For seventy-six years, metal met river at Avondale. The shipyard ran from 1938 to 2014, building vessels that carried American power across water. At peak employment, 26,000 workers clocked in — the largest private employer Louisiana ever had. During World War II, the yard built landing craft used in the D-Day invasion. Later came Navy destroyers, Coast Guard cutters, and container ships. The work was continuous, the output steady, the employment real. The closure in 2014 was a major economic blow to the West Bank. Twenty-six thousand paychecks stopped. The site sits in Avondale on the West Bank of the Mississippi River, being redeveloped for industrial and commercial use now. You go to see what scale looks like when it ends. The river is still there. The work is gone.
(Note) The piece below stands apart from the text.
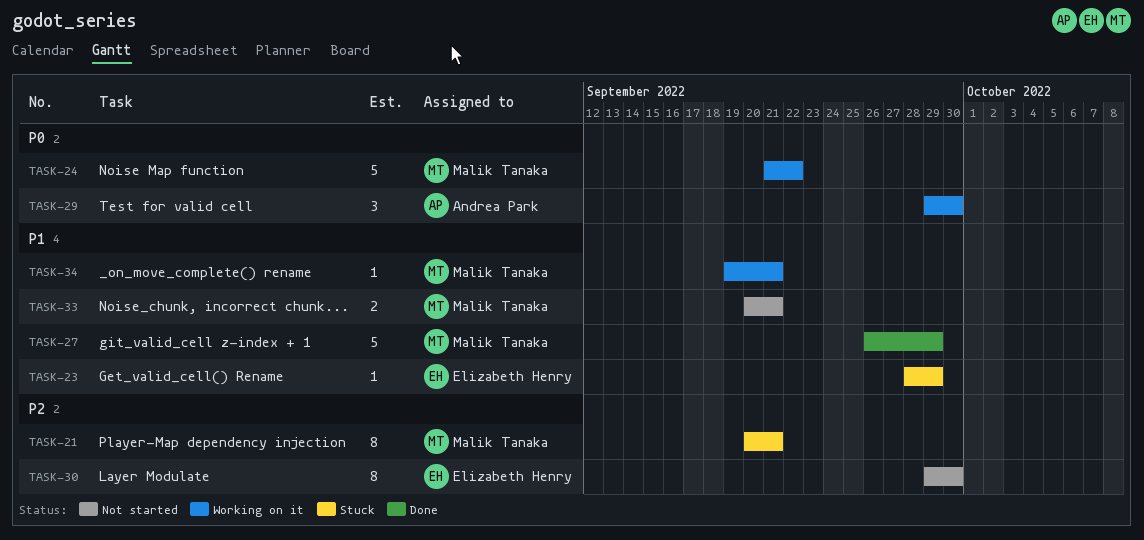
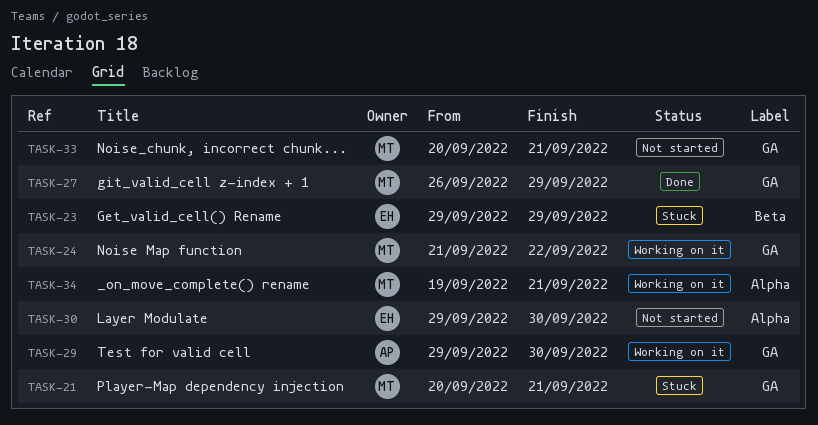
TASK-23, start: Sep 28 -> Sep 29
What remains is the question every industrial city asks: what do you build after the builders leave?
- ·Operated from 1938 to 2014 — 76 years of continuous shipbuilding.
- ·Largest private employer in Louisiana at its peak.
- ·Built WWII landing craft used in the D-Day invasion.
- ·Produced Navy destroyers, Coast Guard cutters, and container ships.
- ·Peak employment reached 26,000 workers.
- ·Located in Avondale on the West Bank of the Mississippi River.
- ·The yard's closure in 2014 was a major economic blow to the West Bank.
- ·The site is being redeveloped for industrial and commercial use.